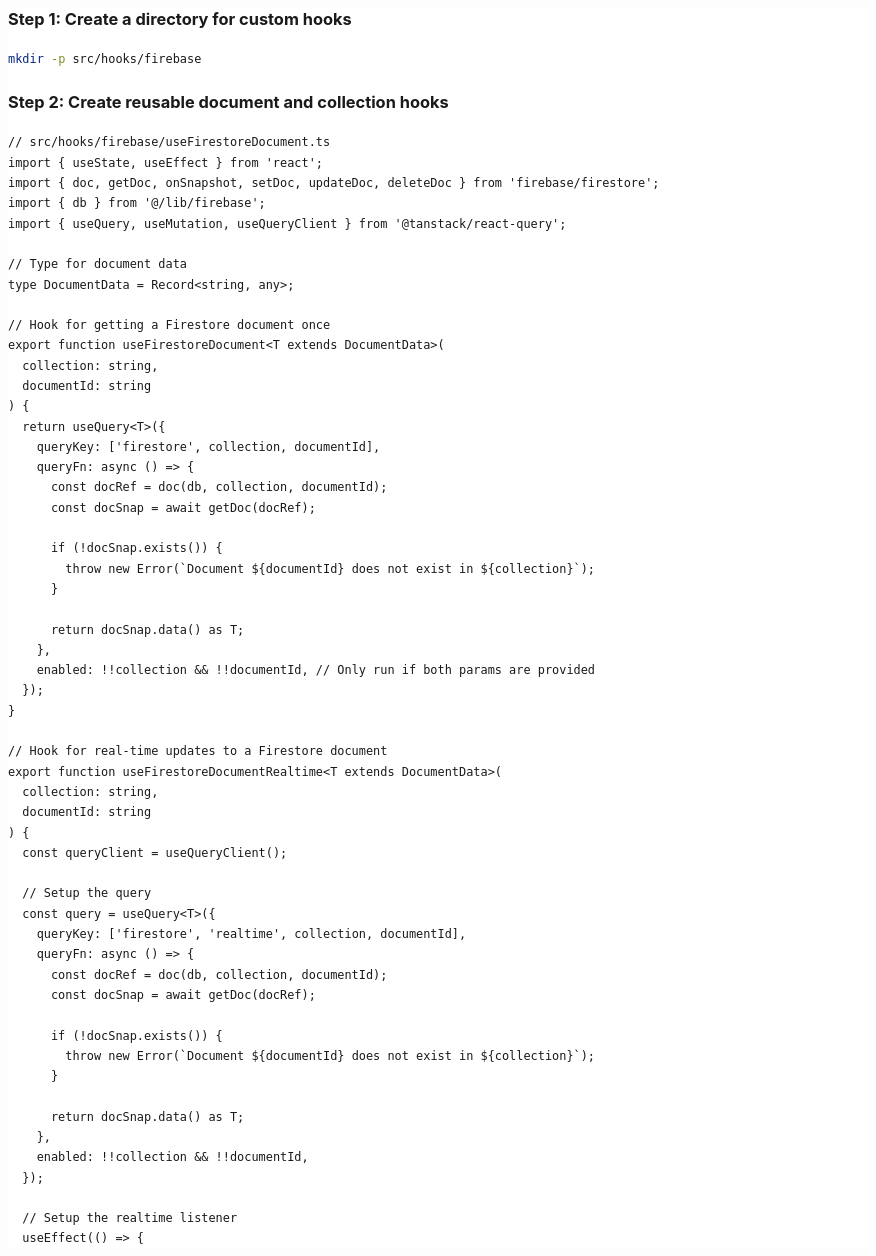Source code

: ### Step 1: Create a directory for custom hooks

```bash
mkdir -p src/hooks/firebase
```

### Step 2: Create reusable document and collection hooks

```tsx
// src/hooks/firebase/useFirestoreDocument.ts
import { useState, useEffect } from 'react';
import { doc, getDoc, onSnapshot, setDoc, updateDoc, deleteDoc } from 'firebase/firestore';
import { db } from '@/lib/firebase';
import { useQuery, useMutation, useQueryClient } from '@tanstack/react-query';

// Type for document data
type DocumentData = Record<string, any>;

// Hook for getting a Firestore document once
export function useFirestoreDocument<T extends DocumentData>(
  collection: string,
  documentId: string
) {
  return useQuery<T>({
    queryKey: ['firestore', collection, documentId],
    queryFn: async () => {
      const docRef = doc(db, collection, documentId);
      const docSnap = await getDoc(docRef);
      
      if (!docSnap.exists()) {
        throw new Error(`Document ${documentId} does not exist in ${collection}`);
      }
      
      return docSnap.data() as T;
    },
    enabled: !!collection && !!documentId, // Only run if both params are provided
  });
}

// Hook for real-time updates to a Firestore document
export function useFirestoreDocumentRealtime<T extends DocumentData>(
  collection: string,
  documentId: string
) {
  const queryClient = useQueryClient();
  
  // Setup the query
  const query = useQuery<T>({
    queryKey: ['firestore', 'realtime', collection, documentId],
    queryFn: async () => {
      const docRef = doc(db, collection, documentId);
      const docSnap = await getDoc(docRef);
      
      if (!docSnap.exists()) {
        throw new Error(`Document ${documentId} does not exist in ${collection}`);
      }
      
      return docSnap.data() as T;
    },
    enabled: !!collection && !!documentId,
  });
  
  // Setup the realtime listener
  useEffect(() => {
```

================================

- **Problem description**: Every line of the data should be copied as it stands, without the images.

- **Result**:
Source code

: ### Step 1: Create a directory for custom hooks

```bash
mkdir -p src/hooks/firebase
```

### Step 2: Create reusable document and collection hooks

```tsx
// src/hooks/firebase/useFirestoreDocument.ts
import { useState, useEffect } from 'react';
import { doc, getDoc, onSnapshot, setDoc, updateDoc, deleteDoc } from 'firebase/firestore';
import { db } from '@/lib/firebase';
import { useQuery, useMutation, useQueryClient } from '@tanstack/react-query';

// Type for document data
type DocumentData = Record<string, any>;

// Hook for getting a Firestore document once
export function useFirestoreDocument<T extends DocumentData>(
  collection: string,
  documentId: string
) {
  return useQuery<T>({
    queryKey: ['firestore', collection, documentId],
    queryFn: async () => {
      const docRef = doc(db, collection, documentId);
      const docSnap = await getDoc(docRef);
      
      if (!docSnap.exists()) {
        throw new Error(`Document ${documentId} does not exist in ${collection}`);
      }
      
      return docSnap.data() as T;
    },
    enabled: !!collection && !!documentId, // Only run if both params are provided
  });
}

// Hook for real-time updates to a Firestore document
export function useFirestoreDocumentRealtime<T extends DocumentData>(
  collection: string,
  documentId: string
) {
  const queryClient = useQueryClient();
  
  // Setup the query
  const query = useQuery<T>({
    queryKey: ['firestore', 'realtime', collection, documentId],
    queryFn: async () => {
      const docRef = doc(db, collection, documentId);
      const docSnap = await getDoc(docRef);
      
      if (!docSnap.exists()) {
        throw new Error(`Document ${documentId} does not exist in ${collection}`);
      }
      
      return docSnap.data() as T;
    },
    enabled: !!collection && !!documentId,
  });
  
  // Setup the realtime listener
  useEffect(() => {
```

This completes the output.